(Chart reading data)
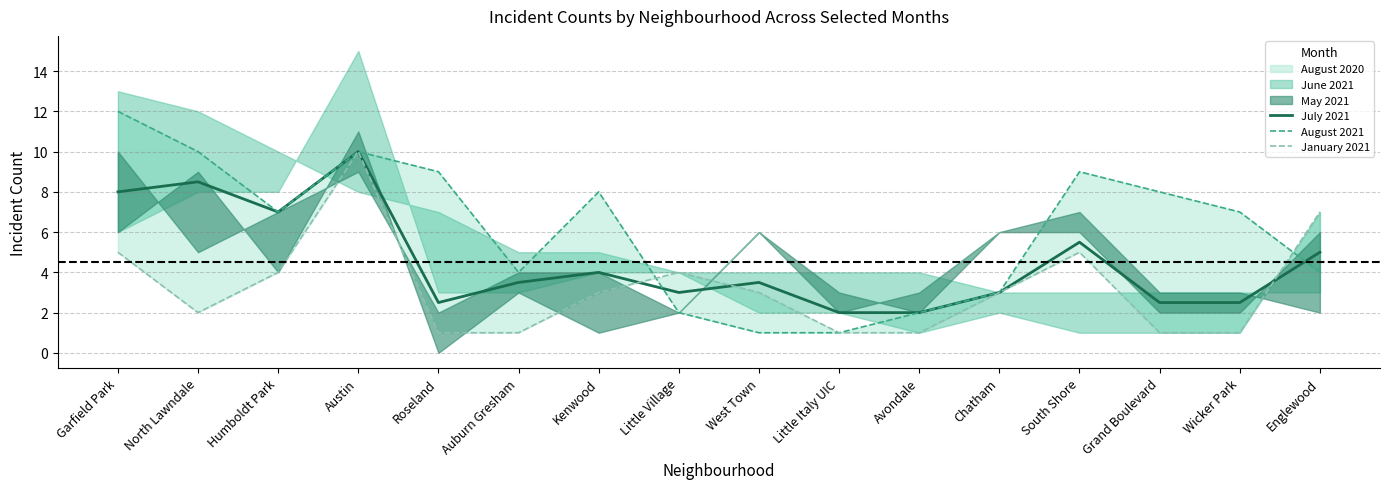

Is it true that January 2021 equals 2.7 at Austin?

False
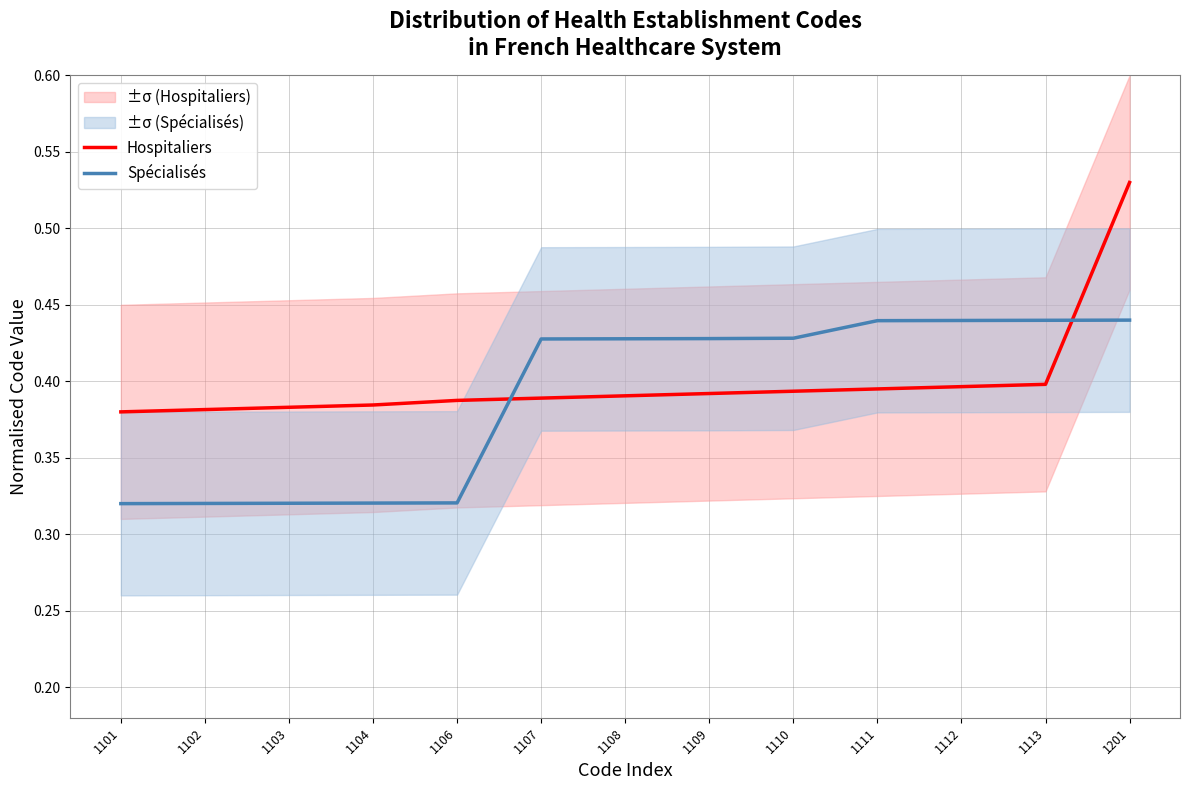

Is it true that Hospitaliers equals 0.5 at 1104?

False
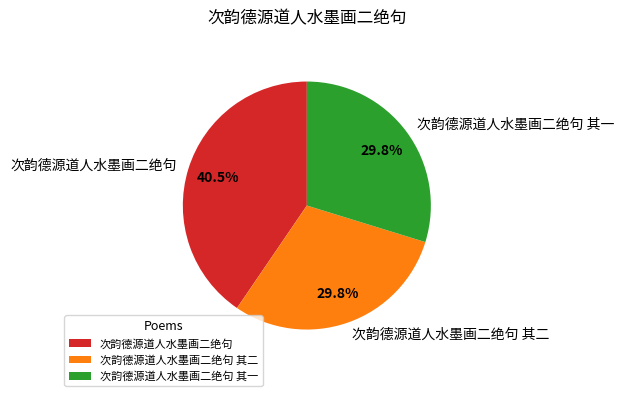

True or false: 次韵德源道人水墨画二绝句 accounts for 1% of the total.

False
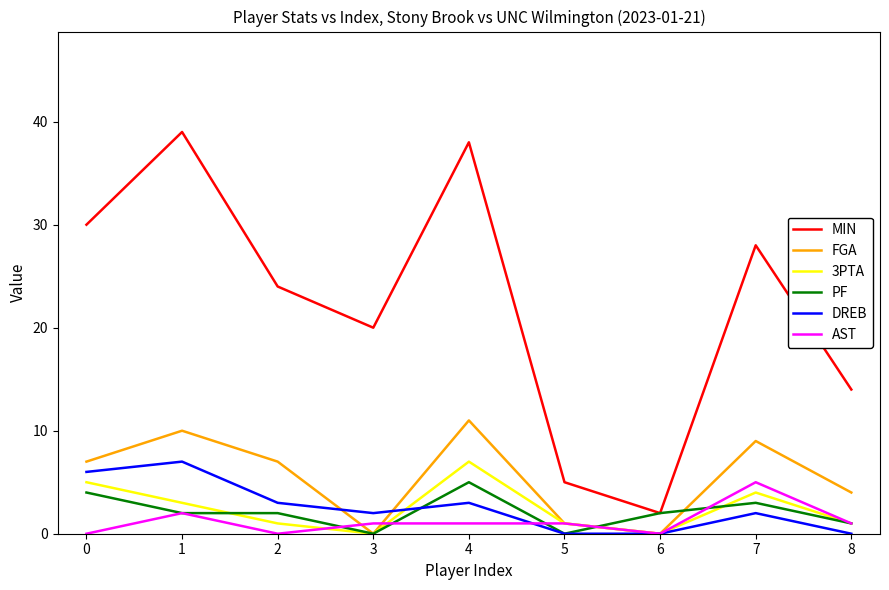

Where do FGA and AST first cross each other?

2 and 3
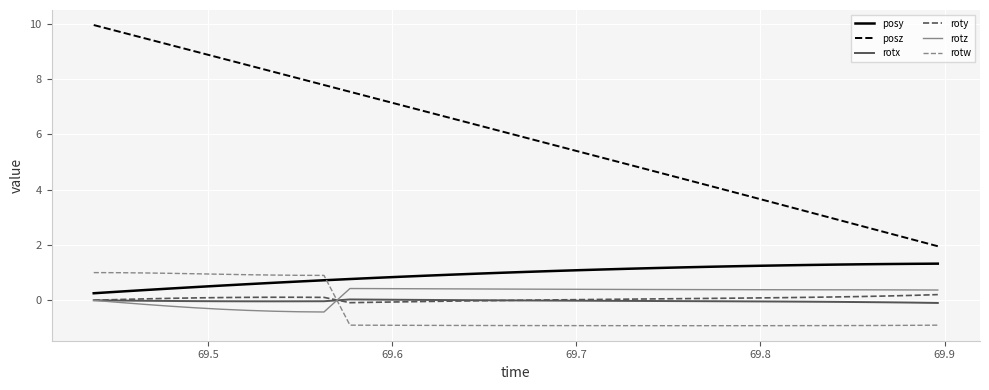

Which series has the largest total across all categories?

posz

● Task instructions
Copy out all of the records above word for word, leaving out the pictures.

● Reply to the exercise
Is it true that January 2021 equals 2.7 at Austin?

False

Is it true that Hospitaliers equals 0.5 at 1104?

False

True or false: 次韵德源道人水墨画二绝句 accounts for 1% of the total.

False

Where do FGA and AST first cross each other?

2 and 3

Which series has the largest total across all categories?

posz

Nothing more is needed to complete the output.